Le retrait militaire de la France du Sahel a obéi à de nombreuses considérations politiques, économiques et diplomatiques, avec le sentiment inavoué d’une forme d’échec. Les soldats de la « génération Sahel » ont un sentiment d’amertume et de désenchantement au regard de leur engagement et des sacrifices consentis avec des pertes conséquentes.
Le désenchantement de nos soldats : retour sur le retrait de l’armée française du Sahel
The Disillusion of our Soldiers: A Look at the Withdrawal of French Forces from the Sahel
The French military withdrawal from the Sahel resulted from a number of political, economic and diplomatic considerations and was conducted in an unvoiced atmosphere of failure. Troops of generation Sahel have a sense of bitterness and disillusion with regard to their commitment and their willing sacrifices, and to the losses suffered.
La décennie 2020 s’ouvre sur une période de profonds bouleversements pour l’armée française, devenue « sans domicile fixe » en Afrique, selon les mots de l’ancien Premier ministre tchadien Succès Masra (1). Après huit années d’engagement au Sahel, l’opération Barkhane (2014-2022) s’achève sur un retrait – à la fois voulu et subi – des forces françaises d’Afrique de l’Ouest. Une première vague de départs touche les États sahéliens : la France est sommée de quitter le Mali en novembre 2022, le Burkina Faso en janvier 2023, puis le Niger en décembre de la même année. Quelques mois plus tard, une seconde vague frappe les emprises militaires historiques, parfois présentes depuis les indépendances et ayant servi de bases arrière à Barkhane dans la région : le Sénégal et le Tchad en novembre 2024, suivis de la Côte d’Ivoire en décembre.
Cette situation exceptionnelle a suscité de vives réactions parmi les acteurs du dialogue franco-africain, chacun exprimant un sentiment d’humiliation (2). Les diplomates et responsables politiques français dénoncent un manque de respect et de considération de la part de leurs partenaires africains, tout en affirmant avoir été la cible de campagnes de désinformation et d’ingérence, notamment orchestrées par la Russie (3). Du côté des nouvelles élites africaines et des juntes issues des récents coups d’État, cette rupture est présentée comme un moyen d’affirmer leur pouvoir et leur souveraineté, en rejetant ce qu’elles perçoivent comme des velléités néocoloniales françaises.
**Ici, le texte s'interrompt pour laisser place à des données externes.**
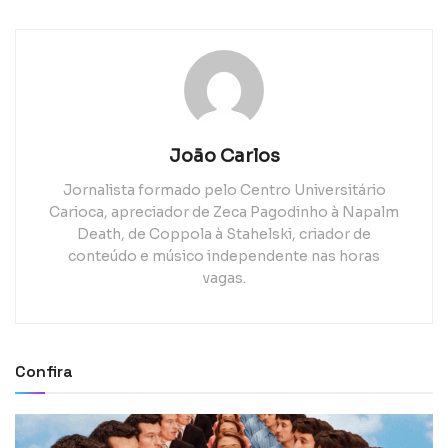
João Carlos
Jornalista formado pelo Centro Universitário
Carioca, apreciador de Zeca Pagodinho à Napalm
Death, de Coppola à Stahelski, criador de
conteúdo e músico independente nas horas
vagas.
Confira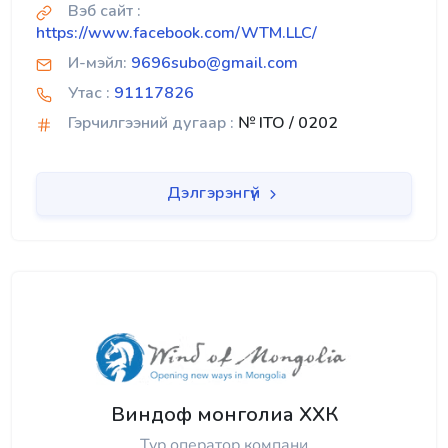
Вэб сайт :
https://www.facebook.com/WTM.LLC/
И-мэйл:
9696subo@gmail.com
Утас :
91117826
Гэрчилгээний дугаар :
№ ITO / 0202
Дэлгэрэнгүй
Виндоф монголиа ХХК
Тур оператор компани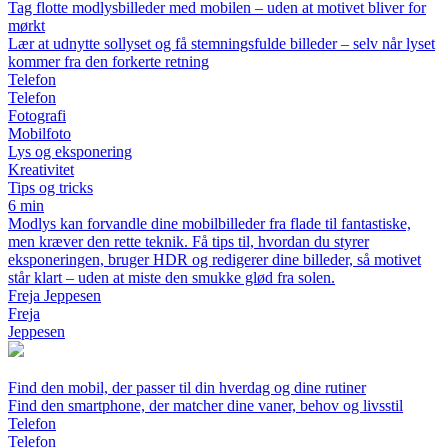
Tag flotte modlysbilleder med mobilen – uden at motivet bliver for
mørkt
Lær at udnytte sollyset og få stemningsfulde billeder – selv når lyset
kommer fra den forkerte retning
Telefon
Telefon
Fotografi
Mobilfoto
Lys og eksponering
Kreativitet
Tips og tricks
6 min
Modlys kan forvandle dine mobilbilleder fra flade til fantastiske,
men kræver den rette teknik. Få tips til, hvordan du styrer
eksponeringen, bruger HDR og redigerer dine billeder, så motivet
står klart – uden at miste den smukke glød fra solen.
Freja Jeppesen
Freja
Jeppesen
Find den mobil, der passer til din hverdag og dine rutiner
Find den smartphone, der matcher dine vaner, behov og livsstil
Telefon
Telefon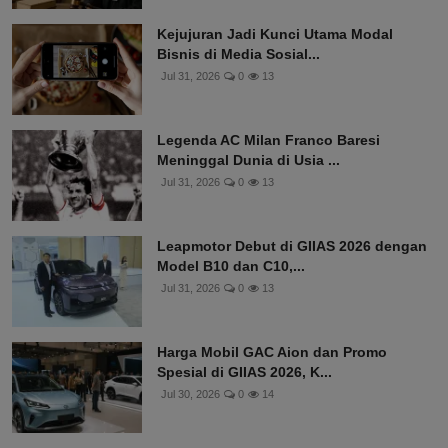
Kejujuran Jadi Kunci Utama Modal
Bisnis di Media Sosial...
Jul 31, 2026
0
13
Legenda AC Milan Franco Baresi
Meninggal Dunia di Usia ...
Jul 31, 2026
0
13
Leapmotor Debut di GIIAS 2026 dengan
Model B10 dan C10,...
Jul 31, 2026
0
13
Harga Mobil GAC Aion dan Promo
Spesial di GIIAS 2026, K...
Jul 30, 2026
0
14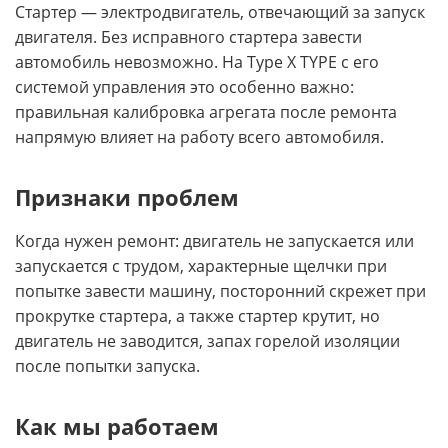
Стартер — электродвигатель, отвечающий за запуск
двигателя. Без исправного стартера завести
автомобиль невозможно. На Type X TYPE с его
системой управления это особенно важно:
правильная калибровка агрегата после ремонта
напрямую влияет на работу всего автомобиля.
Признаки проблем
Когда нужен ремонт: двигатель не запускается или
запускается с трудом, характерные щелчки при
попытке завести машину, посторонний скрежет при
прокрутке стартера, а также стартер крутит, но
двигатель не заводится, запах горелой изоляции
после попытки запуска.
Как мы работаем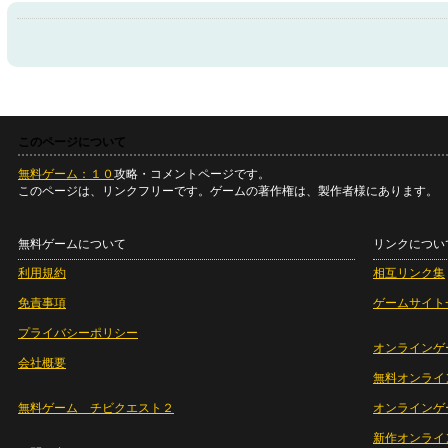
このページについて
無料ゲーム：１０
攻略・コメントページです。
このページは、リンクフリーです。ゲームの著作権は、製作者様にあります。
無料ゲームについて
リンクについ
利用規約
相互リンク集
免責事項
ゲームサイト
プライバシーポリシー
オンラインゲ
会社概要
無料オンライ
無料ゲーム チビクエスト２
オンラインゲ
新作オンライ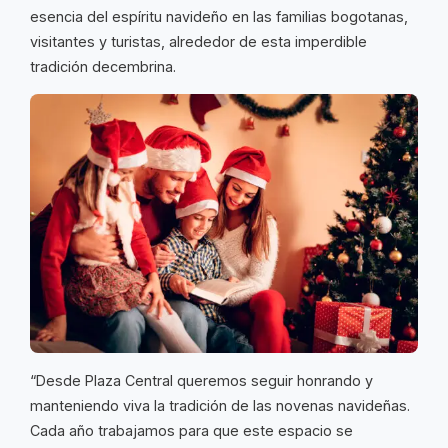
esencia del espíritu navideño en las familias bogotanas,
visitantes y turistas, alrededor de esta imperdible
tradición decembrina.
“Desde Plaza Central queremos seguir honrando y
manteniendo viva la tradición de las novenas navideñas.
Cada año trabajamos para que este espacio se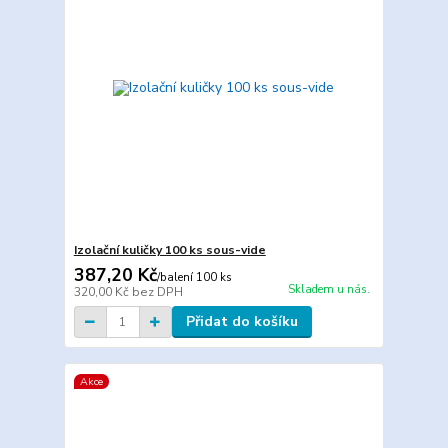
Izolační kuličky 100 ks sous-vide
387,20 Kč
/
balení 100 ks
Skladem u nás.
320,00 Kč
bez DPH
Přidat do košíku
Akce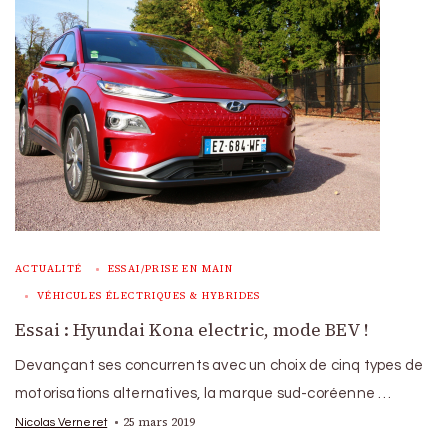
ACTUALITÉ
ESSAI/PRISE EN MAIN
VÉHICULES ÉLECTRIQUES & HYBRIDES
Essai : Hyundai Kona electric, mode BEV !
Devançant ses concurrents avec un choix de cinq types de
motorisations alternatives, la marque sud-coréenne …
25 mars 2019
Nicolas Verneret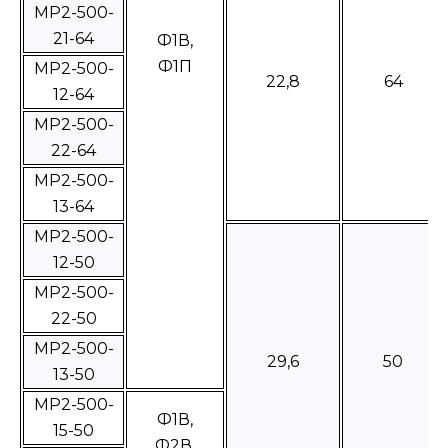
МР2-500-
21-64
Ф1В,
Ф1П
МР2-500-
22,8
64
12-64
МР2-500-
22-64
МР2-500-
13-64
МР2-500-
12-50
МР2-500-
22-50
МР2-500-
29,6
50
13-50
МР2-500-
Ф1В,
15-50
Ф2В,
Ce discours trouve un écho auprès d’une partie de la population africaine, influencée par les rumeurs de la rue et les réseaux sociaux, pour qui l’opération Barkhane symbolise à la fois l’arrogance de l’ancienne puissance coloniale et la compromission des anciennes élites locales (4).
À rebours des lectures médiatiques et politiques dominantes, cet article propose de nouvelles pistes de réflexion sur le retrait de l’armée française en s’intéressant à une voix souvent discrète, sinon silencieuse : celle des militaires français de la « génération Sahel ». Pour ces soldats, témoigner demeure un exercice d’équilibriste entre ce qui peut être dit et ce qui doit rester tu (5). Par « génération Sahel », on entend l’ensemble des militaires ayant servi lors des opérations Serval (2013-2014), puis Barkhane, que ce soit pour des missions courtes ou prolongées, entre 2013 et 2022. Il s’agit principalement de jeunes hommes de l’Armée de terre, issus de régiments de mêlée tels que les Troupes de marine, le Génie, l’Infanterie ou encore la Légion étrangère. Pour beaucoup, leur déploiement au Mali ou dans la région sahélienne a constitué leur premier théâtre d’opérations, notamment lorsqu’ils étaient stationnés dans des postes avancés, souvent isolés – comme Tessalit au nord du Mali ou Madama au nord du Niger. En s’appuyant sur une série d’entretiens menés auprès d’une vingtaine de militaires de cette génération, cet article s’attache à explorer les expériences qu’ils évoquent (6). L’hypothèse soutenue ici est que l’opération Barkhane, au-delà de son apparente nature militaire, a produit des effets complexes et durables, liés au retrait, au « sentiment d’échec » et à la montée des discours hostiles à la France. Aux possibles traumatismes de guerre s’ajoutent ainsi des blessures d’ordre politique et symbolique, nées d’un contexte franco-sahélien en pleine recomposition. Trois constats seront ainsi mis en lumière : l’échec, l’humiliation et le désenchantement liés à cette opération.